The synagogues—or shuls—portrayed in the exhibit include B’nai Israel on Lloyd Street near Corned Beef Row, still vibrant in the one-time epicenter of Jewish Baltimore; Shaarei Tfiloh, also in operation, in Druid Hill Park (where the Jewish community migrated after first settling in East Baltimore); and the former Eutaw Place Temple of the Oheb Shalom congregation in Bolton Hill, designed by Joseph Evans Sperry, best known as the architect of the Bromo Seltzer Tower.

Another painting of note is a sad and beautiful corner building (boarded up and scarred) of pale orange brick—once home to Congregation Ahava Achim at 427 Pulaski Street—in southwest Baltimore, an area known during the Great Depression as “Little Jerusalem.”

“I’m honest [in depicting] all the work I do, but when you’re painting a religious building there’s an extra feeling of, ‘I better get this right,’” says Crystal Moll, perhaps Baltimore’s best known plein air artist who contributed a canvas of the old Eutaw Place Temple, modeled after the Great Synagogue of Florence, Italy and now a Masonic Lodge.

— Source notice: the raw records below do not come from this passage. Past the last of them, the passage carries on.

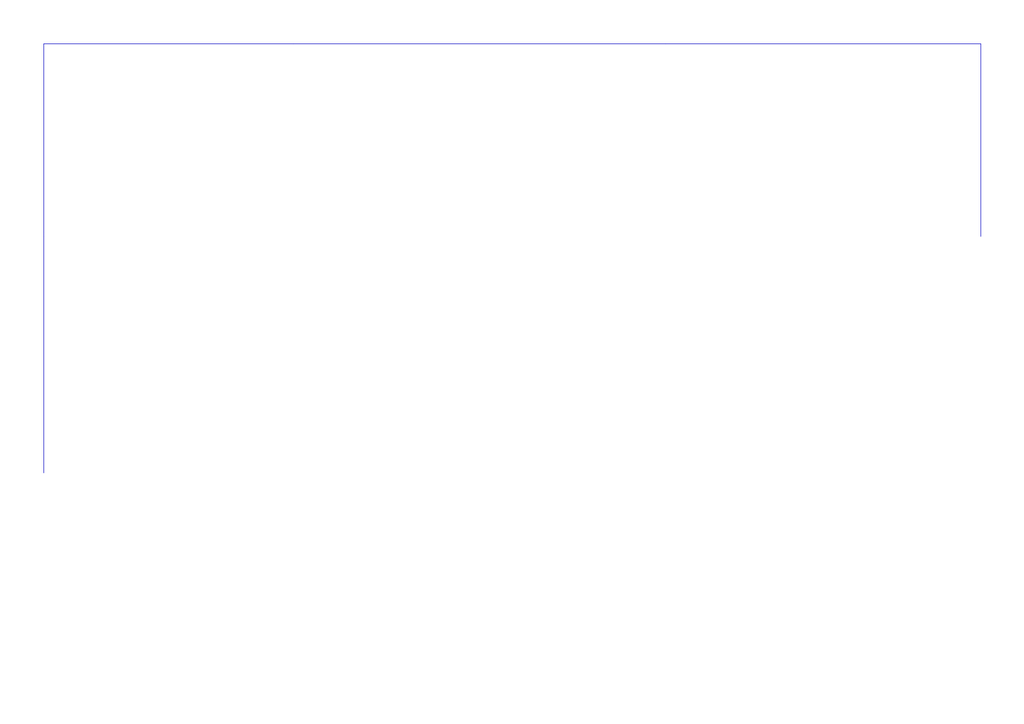
<source format=kicad_sch>
(kicad_sch (version 20230121) (generator eeschema)

  (uuid 120fe08a-5991-4c34-8b54-23ae1b135113)

  (paper "A4")

  


  (polyline (pts (xy 12.7 67.31) (xy 12.7 68.58))
    (stroke (width 0) (type default))
    (uuid 0d538b0c-9768-403d-baa8-90e4a1e04246)
  )
  (polyline (pts (xy 12.7 68.58) (xy 12.7 137.16))
    (stroke (width 0) (type default))
    (uuid 5c7c1c7d-c6cd-43fa-8c88-4af8f216fb3a)
  )
  (polyline (pts (xy 12.7 67.31) (xy 12.7 12.7))
    (stroke (width 0) (type default))
    (uuid 5f575fc7-b187-490e-bb58-223c6051c8a2)
  )
  (polyline (pts (xy 284.48 12.7) (xy 284.48 68.58))
    (stroke (width 0) (type default))
    (uuid a0f44d82-564e-4a79-911e-59d294b3cf5f)
  )
  (polyline (pts (xy 193.04 12.7) (xy 284.48 12.7))
    (stroke (width 0) (type default))
    (uuid c8fc787c-bbed-4dff-8fa6-9fb05de94c38)
  )
  (polyline (pts (xy 12.7 12.7) (xy 85.09 12.7))
    (stroke (width 0) (type default))
    (uuid e0d17fd3-59ca-4767-8e3b-0a9fb739f9e3)
  )
  (polyline (pts (xy 193.04 12.7) (xy 85.09 12.7))
    (stroke (width 0) (type default))
    (uuid f630a805-dba4-4847-84b2-9895df97ca94)
  )
)

</source>
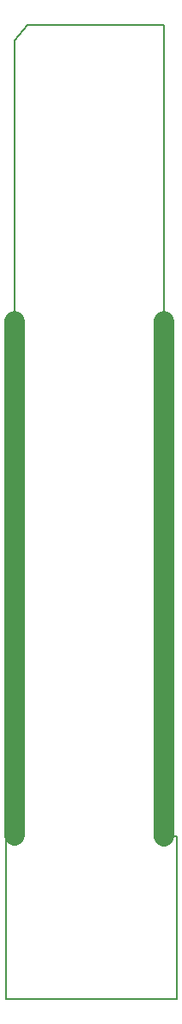
<source format=gm1>
G04 #@! TF.FileFunction,Profile,NP*
%FSLAX46Y46*%
G04 Gerber Fmt 4.6, Leading zero omitted, Abs format (unit mm)*
G04 Created by KiCad (PCBNEW 4.0.2-stable) date 11/15/2017 1:36:56 PM*
%MOMM*%
G01*
G04 APERTURE LIST*
%ADD10C,0.050000*%
%ADD11C,0.150000*%
%ADD12C,2.000000*%
G04 APERTURE END LIST*
D10*
D11*
X27706942Y-24681615D02*
X27706942Y-52342215D01*
X42464342Y-52342215D02*
X42464342Y-23233815D01*
X29002342Y-23233815D02*
X27706942Y-24681615D01*
X42464342Y-23233815D02*
X29002342Y-23233815D01*
X43739422Y-102964415D02*
X42652302Y-102964415D01*
X26833182Y-102959335D02*
X26843342Y-118941015D01*
D12*
X42464342Y-52357455D02*
X42464342Y-102928855D01*
X27706942Y-52332055D02*
X27706942Y-102903455D01*
D11*
X27539302Y-102959335D02*
X26833182Y-102959335D01*
X43734342Y-118941015D02*
X43736882Y-102959335D01*
X26833182Y-118941015D02*
X43736882Y-118941015D01*
M02*

</source>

“I’ve always wanted to paint that building,” says Moll, who did a 16 inch-by-16 inch detail of the grand building’s domes and also has a painting of Shaarei Tfiloh in the show. Each visit to Eutaw Place, she said, took a few hours and she set up her easel there about six times before completing the work.

“You always have great conversations when you’re sitting on the sidewalk painting,” Moll says. “People come up and say that they’re an artist too, pull out their phone and show you pictures of their work.”

Which is all well and good. You can’t really haul around framed canvases all the time to share your art with friends and strangers. But long after digital images have been deleted or lost in some cyber crash, oil on canvas—like the faith represented in the “Baltimore’s Bygone Synagogues” show will endure.

“It’s about making sure all the colors work together,” says Abrams. “I’m not too mystical—with me, what you see is pretty much what you get. It’s all about capturing the light…”

Along with a couple of centuries of faith, migration, and history in the Queen City of the Patapsco River.